◆ TASK DESCRIPTION: Look through the lines below and extract each one that contains "body".

◆ MATERIAL PROVIDED:
----------------
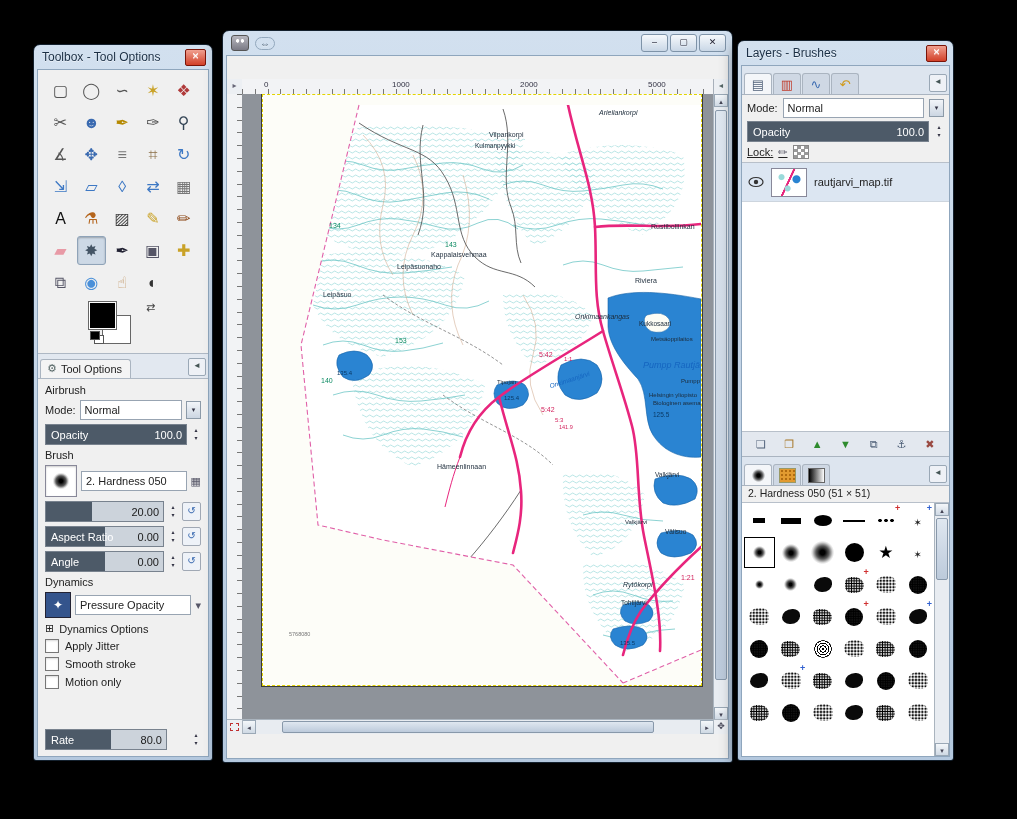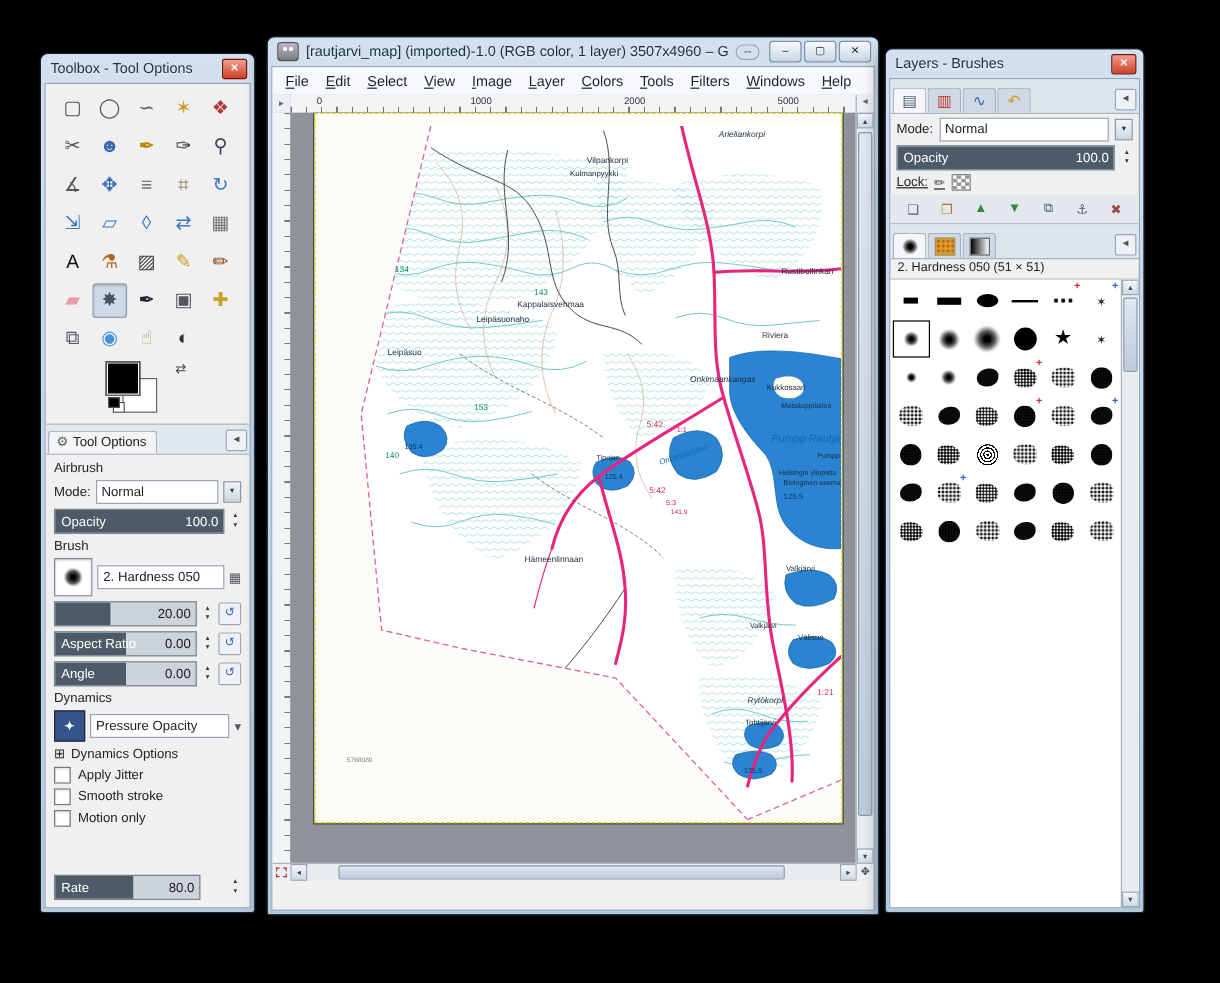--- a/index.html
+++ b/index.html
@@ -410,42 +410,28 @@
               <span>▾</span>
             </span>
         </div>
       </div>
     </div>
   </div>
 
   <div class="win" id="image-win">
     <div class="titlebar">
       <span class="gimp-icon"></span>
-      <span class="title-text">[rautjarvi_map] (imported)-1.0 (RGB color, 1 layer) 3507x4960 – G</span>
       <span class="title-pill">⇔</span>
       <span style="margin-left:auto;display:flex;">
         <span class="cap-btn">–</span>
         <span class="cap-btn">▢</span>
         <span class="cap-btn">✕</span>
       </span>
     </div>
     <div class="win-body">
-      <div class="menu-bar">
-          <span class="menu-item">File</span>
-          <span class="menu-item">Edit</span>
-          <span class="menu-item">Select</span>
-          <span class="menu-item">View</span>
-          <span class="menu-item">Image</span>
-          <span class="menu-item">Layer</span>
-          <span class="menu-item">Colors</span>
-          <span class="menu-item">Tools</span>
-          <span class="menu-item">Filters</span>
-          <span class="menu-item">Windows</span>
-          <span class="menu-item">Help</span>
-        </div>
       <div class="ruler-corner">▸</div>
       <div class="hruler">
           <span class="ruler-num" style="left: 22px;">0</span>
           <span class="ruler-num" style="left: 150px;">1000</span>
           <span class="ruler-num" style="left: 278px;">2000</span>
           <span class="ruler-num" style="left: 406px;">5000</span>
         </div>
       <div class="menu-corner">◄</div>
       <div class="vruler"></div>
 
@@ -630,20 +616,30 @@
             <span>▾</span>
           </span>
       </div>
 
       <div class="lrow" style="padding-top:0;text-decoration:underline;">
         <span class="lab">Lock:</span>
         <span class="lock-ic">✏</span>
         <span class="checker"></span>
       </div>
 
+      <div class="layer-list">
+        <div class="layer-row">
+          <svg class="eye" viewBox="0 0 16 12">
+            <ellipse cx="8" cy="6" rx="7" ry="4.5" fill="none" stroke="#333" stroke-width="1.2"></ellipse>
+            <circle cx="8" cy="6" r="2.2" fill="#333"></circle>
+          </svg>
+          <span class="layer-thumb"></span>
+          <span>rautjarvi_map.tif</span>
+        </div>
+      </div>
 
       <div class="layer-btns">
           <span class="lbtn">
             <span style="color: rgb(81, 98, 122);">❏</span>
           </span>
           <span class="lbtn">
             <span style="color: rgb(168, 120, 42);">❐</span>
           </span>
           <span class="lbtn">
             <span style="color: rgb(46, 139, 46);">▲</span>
----------------
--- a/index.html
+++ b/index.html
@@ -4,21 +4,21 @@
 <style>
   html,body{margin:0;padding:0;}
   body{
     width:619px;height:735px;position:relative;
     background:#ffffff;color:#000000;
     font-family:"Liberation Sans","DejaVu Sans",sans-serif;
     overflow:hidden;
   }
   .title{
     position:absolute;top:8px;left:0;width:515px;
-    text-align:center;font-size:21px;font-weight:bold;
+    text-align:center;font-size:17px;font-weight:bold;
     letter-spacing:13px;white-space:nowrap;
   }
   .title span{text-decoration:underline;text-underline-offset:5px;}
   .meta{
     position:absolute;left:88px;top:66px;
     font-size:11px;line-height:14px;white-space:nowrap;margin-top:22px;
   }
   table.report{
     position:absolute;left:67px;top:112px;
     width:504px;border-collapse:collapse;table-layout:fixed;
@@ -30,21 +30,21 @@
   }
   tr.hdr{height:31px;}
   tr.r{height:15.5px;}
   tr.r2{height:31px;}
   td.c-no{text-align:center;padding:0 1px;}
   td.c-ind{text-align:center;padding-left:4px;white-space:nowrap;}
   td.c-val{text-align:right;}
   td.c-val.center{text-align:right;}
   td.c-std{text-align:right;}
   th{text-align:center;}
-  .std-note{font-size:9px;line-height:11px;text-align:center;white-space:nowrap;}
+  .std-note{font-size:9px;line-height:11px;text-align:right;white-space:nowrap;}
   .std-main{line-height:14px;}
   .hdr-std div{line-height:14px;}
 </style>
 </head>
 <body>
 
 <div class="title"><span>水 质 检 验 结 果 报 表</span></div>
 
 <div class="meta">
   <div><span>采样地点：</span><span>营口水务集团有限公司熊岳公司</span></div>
----------------
◆ RESPONSE BOX:
     <div class="win-body">
   html,body{margin:0;padding:0;}
   body{
 <body>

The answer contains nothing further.